"Mom, I don't want to go play."
We were sitting at the side of the soccer field and I was trying to coax him into getting on the field to warm up and get started on drills. He wasn't very enthusiastic about it.
This is the first week he's been difficult about it and of course he picks the week that I was Snack Mom so we had to stay the whole time. Eventually, I got him out on the field and he started working on his drills. When those were done we moved on to the game. During water breaks he would ask me "How much longer, Mom?"
The kid did not want to be there. Frankly, I understood because I didn't want to be there either.
Soccer was an experiment. He asked to play so we signed him up. I figured U-6 was a good way to get introduced since it was really low pressure on the kids - at least as far as the coaches are concerned. The parents are another story. However, it's fairly obvious to me that it's not sticking the way that Tae-Kwon Do is.
When he goes to TKD, he's excited, he loves it, he always asks me when the next class is. He can barely stand still while I'm tying his dobak and belt. Watching him in class is a joy because he tries so hard and gives it his all. The grin that splits that kid's face when he's sparring is really amazing.

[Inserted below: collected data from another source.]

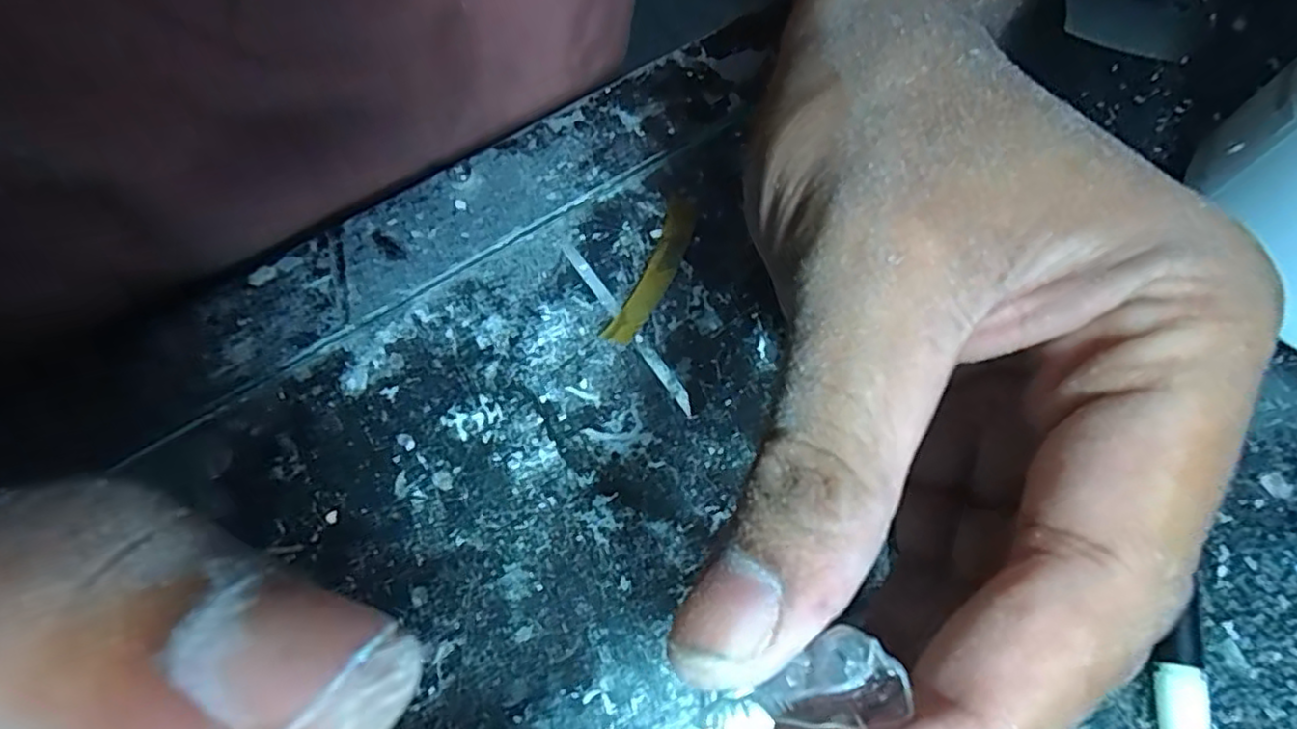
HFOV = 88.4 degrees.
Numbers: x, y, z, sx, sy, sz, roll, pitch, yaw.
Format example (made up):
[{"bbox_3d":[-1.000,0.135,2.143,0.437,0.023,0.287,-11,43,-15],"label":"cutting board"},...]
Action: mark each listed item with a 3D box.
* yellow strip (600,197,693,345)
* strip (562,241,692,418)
[{"bbox_3d":[0.002,-0.027,0.186,0.010,0.004,0.050,22,69,8],"label":"yellow strip"},{"bbox_3d":[-0.006,-0.011,0.181,0.004,0.004,0.060,-33,71,-14],"label":"strip"}]

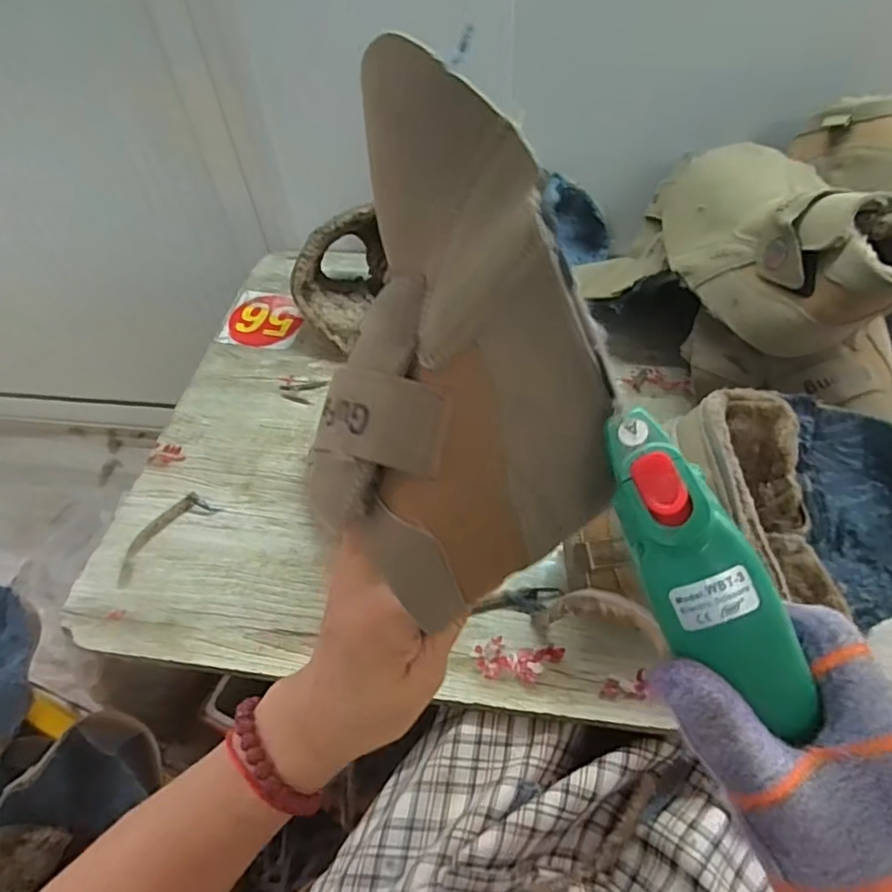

The same cannot be said for soccer. He runs around at the back of the pack, rarely putting in the effort required to keep up. It's not because he's tired - soccer is at 10 am on Saturday. When he does get the ball, it's only if he's at the front not surrounded by other kids. Once they catch up to him, he backs off the ball and lets anyone who wants it, have it. It's like he just doesn't care enough about it to translate the aggressiveness he uses during sparring into the aggressiveness required on the soccer field.
And that's OK with me.
The whole point here was to try it out. We did that and he didn't really like it. It's clear that he's much more interested in Tae-Kwon Do and much more willing to put up with whatever he has to put up with in order to go. Given this, I doubt we'll even be going to the last two weeks of soccer. You may think that makes him (and by extension, Scot and I) a quitter but I don't see it that way. He's unhappy going. We're unhappy going. What's the point of making the whole family unhappy by continuing? We're teaching him the importance of living up to your commitments with Tae-Kwon Do. We've told him we signed a contract for a year and that he has to complete that year. We've told him that we will have to pay the money whether or not he goes and that he agreed to do it for a whole year before he can decide to quit, if that's what he wants. To me, this is the real place to teach this because the time and money commitments are so much greater. Soccer? Not so much. Maybe it's the laid back, non-formalized nature of it that makes me feel that way. I'm not sure. I just know that it doesn't seem worth all the hassle if he's not that into it.